He gave a prolonged stare to the portrait of Heyst's father, that severe profile ignoring the vanities of this earth. His eyes gleamed sideways at the heavy silver candlesticks-signs of opulence. He prowled as a stray cat entering a strange place might have done; for if Ricardo had not Wang's miraculous gift of materialising and vanishing, rather than coming and going, he could be nearly as noiseless in his less elusive movements. He noted the back door standing just ajar; and all the time his slightly pointed ears, at the utmost stretch of watchfulness, kept in touch with the profound silence outside enveloping the absolute stillness of the house.

He had not been in the room two minutes when it occurred to him that he must be alone in the bungalow. The woman, most likely, had sneaked out, and was walking about somewhere in the grounds at the back. She had been probably ordered to keep out of sight. Why? Because the fellow mistrusted his guests; or was it because he mistrusted her?

Ricardo reflected that from a certain point of view it amounted nearly to the same thing. He remembered Schomberg's story. He felt that running away with somebody only to get clear of that beastly, tame, hotelkeeper's attentions, was no proof of hopeless infatuation. She could be got in touch with.

His moustaches stirred. For some time he had been looking at a closed door. He would peep into that other room, and perhaps see something more informing than a confounded lot of books. As he crossed over, he thought recklessly:

"If the beggar comes in suddenly, and starts to prance, I'll rip him up and be done with it!"

He laid his hand on the handle, and felt the door come unlatched. Before he pulled it open, he listened again to the silence. He felt it all about him, complete, without a flaw.

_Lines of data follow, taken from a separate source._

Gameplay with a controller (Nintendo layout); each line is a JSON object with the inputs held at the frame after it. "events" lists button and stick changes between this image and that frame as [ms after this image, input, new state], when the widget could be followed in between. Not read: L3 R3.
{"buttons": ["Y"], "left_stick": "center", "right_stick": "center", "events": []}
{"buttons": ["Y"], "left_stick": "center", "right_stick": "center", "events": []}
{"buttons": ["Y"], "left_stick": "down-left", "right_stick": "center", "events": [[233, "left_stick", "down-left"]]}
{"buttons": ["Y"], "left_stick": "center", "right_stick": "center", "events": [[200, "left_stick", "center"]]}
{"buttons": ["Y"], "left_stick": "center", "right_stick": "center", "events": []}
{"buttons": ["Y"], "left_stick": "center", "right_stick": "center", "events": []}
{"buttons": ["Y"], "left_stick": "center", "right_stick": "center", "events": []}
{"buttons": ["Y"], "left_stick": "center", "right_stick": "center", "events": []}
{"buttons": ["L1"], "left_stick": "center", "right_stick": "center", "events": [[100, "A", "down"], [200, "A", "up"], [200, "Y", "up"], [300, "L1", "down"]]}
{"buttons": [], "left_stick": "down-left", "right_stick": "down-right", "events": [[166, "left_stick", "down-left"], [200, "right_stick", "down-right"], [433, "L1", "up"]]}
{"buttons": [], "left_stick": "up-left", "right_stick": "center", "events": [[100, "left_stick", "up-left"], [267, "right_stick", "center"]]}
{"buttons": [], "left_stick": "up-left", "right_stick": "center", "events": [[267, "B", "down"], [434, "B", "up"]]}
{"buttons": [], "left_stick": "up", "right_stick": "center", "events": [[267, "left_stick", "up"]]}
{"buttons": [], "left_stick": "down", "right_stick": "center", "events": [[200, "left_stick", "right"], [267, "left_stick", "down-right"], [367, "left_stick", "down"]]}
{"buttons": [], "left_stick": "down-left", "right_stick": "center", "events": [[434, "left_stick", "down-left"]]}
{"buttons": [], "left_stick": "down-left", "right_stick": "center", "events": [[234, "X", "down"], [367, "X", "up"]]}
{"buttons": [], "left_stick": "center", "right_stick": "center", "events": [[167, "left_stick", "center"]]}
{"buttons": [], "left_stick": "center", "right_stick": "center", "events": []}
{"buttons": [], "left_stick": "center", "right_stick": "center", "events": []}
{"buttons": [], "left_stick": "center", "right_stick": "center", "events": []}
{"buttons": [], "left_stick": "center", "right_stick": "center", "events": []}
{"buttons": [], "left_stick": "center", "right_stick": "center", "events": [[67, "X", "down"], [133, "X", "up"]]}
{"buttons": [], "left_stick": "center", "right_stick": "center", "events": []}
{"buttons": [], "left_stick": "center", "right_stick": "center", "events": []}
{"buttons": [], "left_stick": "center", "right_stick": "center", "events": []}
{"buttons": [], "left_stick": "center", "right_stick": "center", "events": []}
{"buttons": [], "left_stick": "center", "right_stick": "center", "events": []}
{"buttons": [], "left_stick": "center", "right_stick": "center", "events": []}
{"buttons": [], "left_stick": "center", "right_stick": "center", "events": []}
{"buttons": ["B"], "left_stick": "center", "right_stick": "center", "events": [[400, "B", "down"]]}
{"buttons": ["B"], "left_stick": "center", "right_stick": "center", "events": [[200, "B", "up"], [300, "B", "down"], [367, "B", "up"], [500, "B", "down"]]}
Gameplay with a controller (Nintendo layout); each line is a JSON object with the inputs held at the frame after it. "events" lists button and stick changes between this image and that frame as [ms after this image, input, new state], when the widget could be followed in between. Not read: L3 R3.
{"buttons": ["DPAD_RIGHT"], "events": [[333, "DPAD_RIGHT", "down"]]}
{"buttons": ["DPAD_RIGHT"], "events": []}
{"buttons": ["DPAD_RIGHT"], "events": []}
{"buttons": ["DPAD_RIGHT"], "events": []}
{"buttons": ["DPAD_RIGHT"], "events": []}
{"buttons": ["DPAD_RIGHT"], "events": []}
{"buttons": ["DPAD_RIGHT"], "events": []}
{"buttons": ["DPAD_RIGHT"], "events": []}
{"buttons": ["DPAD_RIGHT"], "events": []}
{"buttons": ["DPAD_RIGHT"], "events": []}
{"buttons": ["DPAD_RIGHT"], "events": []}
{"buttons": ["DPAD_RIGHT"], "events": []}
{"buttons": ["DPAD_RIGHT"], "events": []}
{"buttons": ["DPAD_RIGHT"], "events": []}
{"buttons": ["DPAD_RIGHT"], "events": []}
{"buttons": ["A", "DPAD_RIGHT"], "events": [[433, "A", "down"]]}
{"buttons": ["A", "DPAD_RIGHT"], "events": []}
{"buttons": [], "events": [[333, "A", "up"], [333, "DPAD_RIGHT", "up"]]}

The necessity of prudence had exasperated his selfrestraint. A mood of ferocity woke up in him, and, as always at such times, he became physically aware of the sheeted knife strapped to his leg. He pulled at the door with fierce curiosity. It came open without a squeak of hinge, without a rustle, with no sound at all; and he found himself glaring at the opaque surface of some rough blue stuff, like serge. A curtain was fitted inside, heavy enough and long enough not to stir.

A curtain! This unforeseen veil, baffling his curiosity, checked his brusqueness. He did not fling it aside with

an impatient movement; he only looked at it closely, as if its texture had to be examined before his hand could touch such stuff. In this interval of hesitation he seemed to detect a flaw in the perfection of the silence, the faintest possible rustle, which his ears caught and instantly, in the effort of conscious listening, lost again. No! Everything was still inside and outside the house, only he had no longer the sense of being alone there.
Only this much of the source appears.